Домашние животные — и пернатые и четвероногие — находятся сейчас в прекрасном состоянии и сильно расплодились. В особенности это относится к голубям и курам, причем численность последних, облагороженных с помощью замечательных местных пород, разрослась до такой степени, что удовлетворила бы потребности целого государства. Наш обед никогда не обходился без вкусно зажаренного цыпленка или голубя, а нашему постоянному запасу яиц мог бы позавидовать иной владелец поместья. Из всех ежегодно рождаемых телят мы оставили и выкормили только двух — одного мужественного быка, обладающего огромной силой, и одну красивую веселую дойную корову. В соответствии с мастью ее назвали Белянкой, а быка из-за его ревущего голоса — Ревушкой. Оба животных, естественно, были приучены и к верховой езде, и к ходу в упряжке с грузом точно так же, как и оба малыша — Стрелка и Белка, которыми нас одарила бодрая квагга. Естественно, свиньи так сильно размножились, что мы вынуждены были отселить старых особей с побережья в глубь острова, в его степную часть. Соответственно, во много раз увеличилось, ко всеобщей радости, поголовье прочего мелкого скота. Пища у нас, таким образом, была самая разнообразная — кроме овощей и фруктов, мясо откормленных домашних животных и дичи.
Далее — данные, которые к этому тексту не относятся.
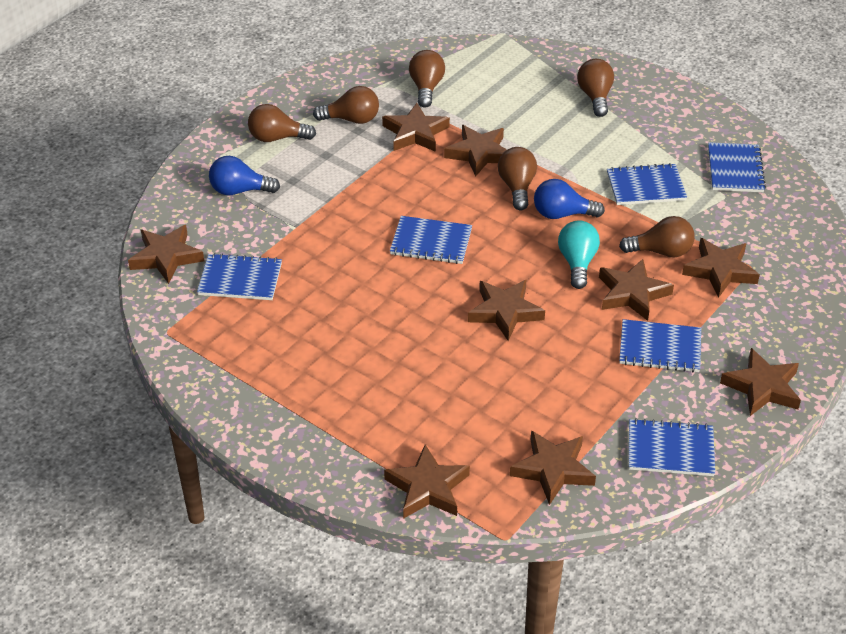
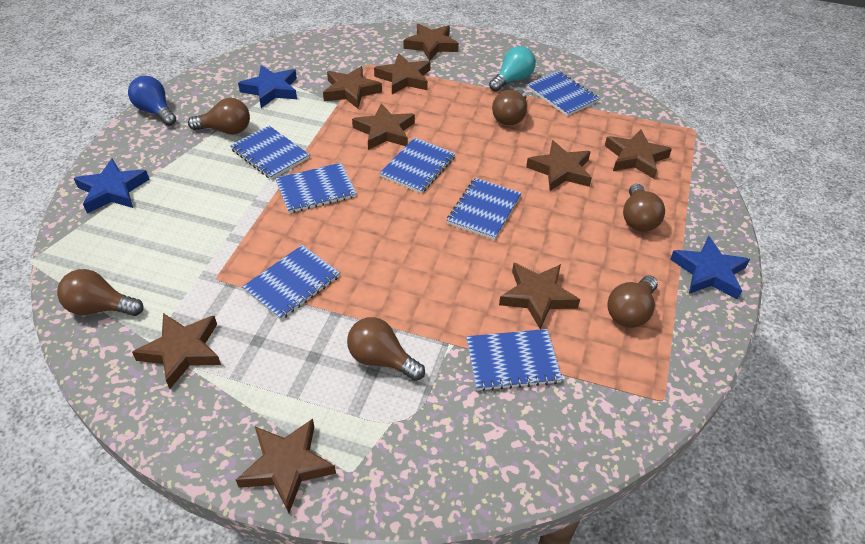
blue light bulb: 2 -> 1
blue notebook: 6 -> 7
blue star: 0 -> 3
Части скота мы позволили уйти на природу, где они вперемежку с газелями частенько встречаются во время наших выходов на охоту. С большим рвением и любовью мы ухаживаем за нежными изящными антилопами на Акульем острове. Вот только они медленно размножаются. Недавно мы перевели одну пару в заросший кустарником двор перед Скальным домом, с тем чтобы иметь возможность любоваться их обликом и забавными прыжками. У ловкого шакала Поспешилки в свое время был оставлен только один отпрыск. Жак назвал его Коко. Это короткая и звучная, слышимая на большом расстоянии кличка. Она рождает ответное эхо в лесах и среди скал.
После экскурса в прошлое и общего описания я наконец снова продолжаю мой прежде начатый рассказ.
Я уже упоминал, что мои сыновья, получившие полную свободу передвижения, почти полностью вышли из-под отцовской опеки. В общем и целом такое положение меня устраивало. Они уже не были детьми, и самостоятельность в поведении им не помешает. Кто знает, как еще сложится наша жизнь!
Вот так однажды Фриц уже с утра исчез из Скального дома. Мы только к вечеру заметили отсутствие каяка, подумали, что он выехал, вероятно, на прогулку в море. Отправились к Сторожевой будке на Акульем острове, чтобы определить местонахождение нашего беглеца, подняли весело затрепетавший на ветру флаг и зарядили сторожевую пушку для салюта. Сначала мы ничего не видели. Наконец различили маленькую черную точку на освещенной солнцем поверхности моря. Еще несколько минут, и мы могли через подзорную трубу распознать нашего господина гренландца в каяке. Он равномерно загребал веслом по морской зеркальной глади и приближался к побережью Скального дома, почему-то медленнее, чем я ожидал.
— Номер один, огонь! — скомандовал теперь Эрнст, исполнявший роль дежурного офицера, и Жак выстрелил. Затем все мы прокричали бодрое «ура!» и быстренько спустились с вершины к берегу, чтобы по возможности на лодке опередить Фрица и встретить его на суше рядом с домом.
Едва он достиг бухты Спасения, как я сразу увидел, что мешало ему быстро продвигаться вперед: рядом с каяком плыла тяжелая, привязанная к борту добыча. Кроме того, каяк вел на буксире по воде еще и довольно увесистый мешок, тоже тормозивший продвижение лодки.
— Добро пожаловать, Фриц! Добро пожаловать! — кричал я. — Из каких заморских стран изволили прибыть? Видно, добыча досталась хорошая, гружен как ломовая лошадь. Куда забросила тебя судьбина? Ладно, ладно, не отвечай! Главное, возвратился целым и невредимым.